Most examples I’ve seen allocate device arrays (with cudaMalloc) in a for loop and store pointers to these in a host array of pointers - after that they cudaMemcpy this array to a (previously allocated) device array of pointers. I guess these extra steps might have something to do with CC <5.0

I wanted to try a bit different approach by first allocating device array of pointers (d_histRx) using cudaMallocManaged and then, in a for loop allocating arrays on device, storing the pointer in a helper pointer variable, and cudaMemcpy-ing them to the appropriate index of d_histRx. I tried copying the size of the whole array, passing a reference (and some other variations I could think of) but they all throw the same error: cudaErrorInvalidValue (1)
Here is that part of my code:

unsigned int histlen = 3;
unsigned int particle_N_ = 16;
float** d_histRx
cudaError_t errstat
float* helper
errstat = cudaMallocManaged((void**)&d_histRx, histlen * sizeof(float*));
for (size_t i = 0; i < histlen; i++)
    {
        errstat = cudaMallocManaged((void**)&helper, particle_N_ * sizeof(float));
        assert(errstat == cudaSuccess);
        errstat = cudaMemcpy(d_histRx[i], helper, particle_N_ * sizeof(float), cudaMemcpyDeviceToDevice);
        assert(errstat == cudaSuccess); //throws the error
    }

I know this is not useful code per se - I did also just cudaMallocManaged directly to the d_histRx[i] and it works, like any other C malloc would.
But the mentioned examples confused me and now I really want to know why my first approach did not work - even more so in case I ever need to copy a device array to an array of arrays. What am I missing?

when you allocate space here:

You are allocating space for an array of pointers. That is storage space to hold pointer values. There are no values in there after the allocation, or if you prefer you could imagine it is initially an array of null pointers - all zeros. (It’s not all zeros, but neither is it any useful value, so the behavior is equivalent to the behavior as if it were all zeros.) Bottom line, d_histRx points to “empty”, uninitialized space. So let’s pretend it is all zeros.

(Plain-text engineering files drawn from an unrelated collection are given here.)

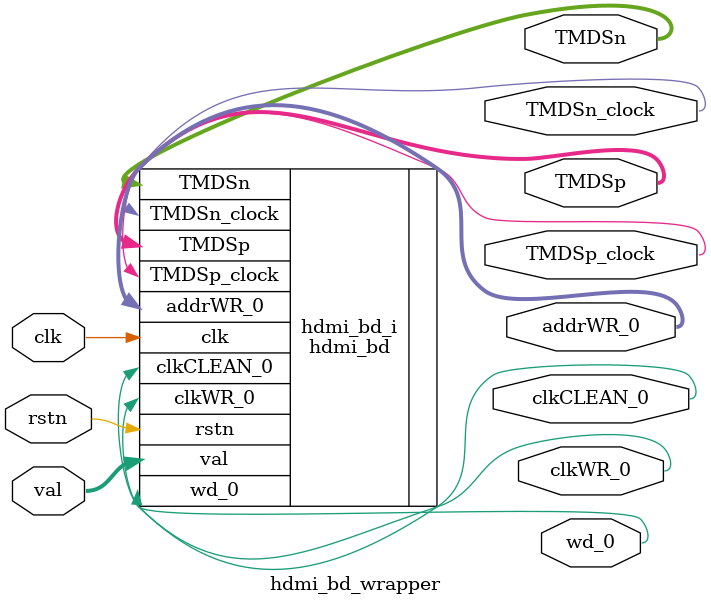
<source format=v>
`timescale 1 ps / 1 ps

module hdmi_bd_wrapper
   (TMDSn,
    TMDSn_clock,
    TMDSp,
    TMDSp_clock,
    addrWR_0,
    clk,
    clkCLEAN_0,
    clkWR_0,
    rstn,
    val,
    wd_0);
  output [2:0]TMDSn;
  output TMDSn_clock;
  output [2:0]TMDSp;
  output TMDSp_clock;
  output [18:0]addrWR_0;
  input clk;
  output clkCLEAN_0;
  output clkWR_0;
  input rstn;
  input [15:0]val;
  output wd_0;

  wire [2:0]TMDSn;
  wire TMDSn_clock;
  wire [2:0]TMDSp;
  wire TMDSp_clock;
  wire [18:0]addrWR_0;
  wire clk;
  wire clkCLEAN_0;
  wire clkWR_0;
  wire rstn;
  wire [15:0]val;
  wire wd_0;

  hdmi_bd hdmi_bd_i
       (.TMDSn(TMDSn),
        .TMDSn_clock(TMDSn_clock),
        .TMDSp(TMDSp),
        .TMDSp_clock(TMDSp_clock),
        .addrWR_0(addrWR_0),
        .clk(clk),
        .clkCLEAN_0(clkCLEAN_0),
        .clkWR_0(clkWR_0),
        .rstn(rstn),
        .val(val),
        .wd_0(wd_0));
endmodule

</source>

Now what happens when you do this:

That says, copy float data of length particle_N_ from a location pointed to by the value held in the helper pointer variable, to the location pointed to by the value held in the d_histRx[i] pointer variable. But d_histRx[i] (for every i), is empty, uninitialized space. As if it were zero. So you can’t copy to the location pointed to by a null pointer (the pointer whose numerical value is zero). And if you don’t like calling it zero, then imagine it is a pointer whose numerical value is a random, garbage number. You can’t (in the general case) copy to that location either.

The cudaMemcpy API call evidently checks the pointers you pass it, to make sure they are in a space corresponding to their intent (source or destination) using the specified transfer direction cudaMemcpyDeviceToDevice.

What you might be able to do (I haven’t tried it, but I think it would work) is to just copy&& the pointer value itself:

    errstat = cudaMemcpy(d_histRx+i, &helper, sizeof(float*), cudaMemcpyHostToDevice);

I should point out for future readers that I wouldn’t recommend this allocation scheme anyway, for reasons that I believe are widely discussed: pointer chasing is not the most efficient way to index into a multidimensional array, and furthermore this creates an unwieldy group of sub-allocations that have to be allocated, used&, and freed independently. There are simpler and more efficient approaches. But I gather your intent with this question is to study and learn, which is fine, of course.

(& Yes, some usage patterns won’t appear to be independent. But relatively simple usage patterns like trying to index through an array using pointer arithmetic, for example to go from one row to the next, may not work.)

(&& in fact, since both locations are accessible from host code, you could do:

memcpy(d_histRx+i, &helper, sizeof(float*));

)

Thank you very much for the detailed answer!
My initial attempt was actually passing data (pointer) stating just “sizeof(float*)” but forgetting that cudaMemcpy needs addresses (not the data) from & to where to copy, and that is in this case from &helper to d_hist+i as you wrote.
Not sure why I got stuck with that misconception, I am familiar with nullptr and that it can’t be written to - but at least I got try out all possible mistakes with these functions at once while tweaking.

Thanks also for the resources on multidimensional arrays, I’ll be looking into them in detail, and I was not aware of some seemingly newer functions (like cudaMallocPitch). Book I’ve read only mentions pointer arithmetic with the linear memory. My idea with this was actually to have a way to gather history of changes to a 1D array with unpredictable number of “logs” before copying it to host in batch - but considering the limited device memory I guess it is wiser to predict a certain number of “logs” in accordance with available memory and trigger (asynchronous) copying to host when full, free it and re-allocate it.